Recorded data
◆ ◆ ◆ ◆ ◆

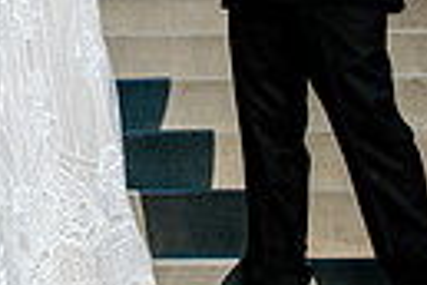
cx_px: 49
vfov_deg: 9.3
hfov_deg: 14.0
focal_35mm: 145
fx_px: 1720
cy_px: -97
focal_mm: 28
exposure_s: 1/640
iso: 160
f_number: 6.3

◆ ◆ ◆ ◆ ◆

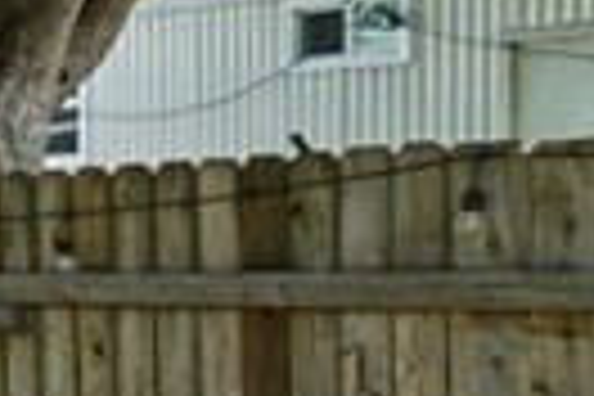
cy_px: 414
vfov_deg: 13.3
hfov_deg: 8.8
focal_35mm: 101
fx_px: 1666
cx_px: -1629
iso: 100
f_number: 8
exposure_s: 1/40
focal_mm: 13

◆ ◆ ◆ ◆ ◆

From the data above, return every line from the line that has "hfov_deg: 14.0" up to and including the line that has "f_number: 6.3", exactly.

hfov_deg: 14.0
focal_35mm: 145
fx_px: 1720
cy_px: -97
focal_mm: 28
exposure_s: 1/640
iso: 160
f_number: 6.3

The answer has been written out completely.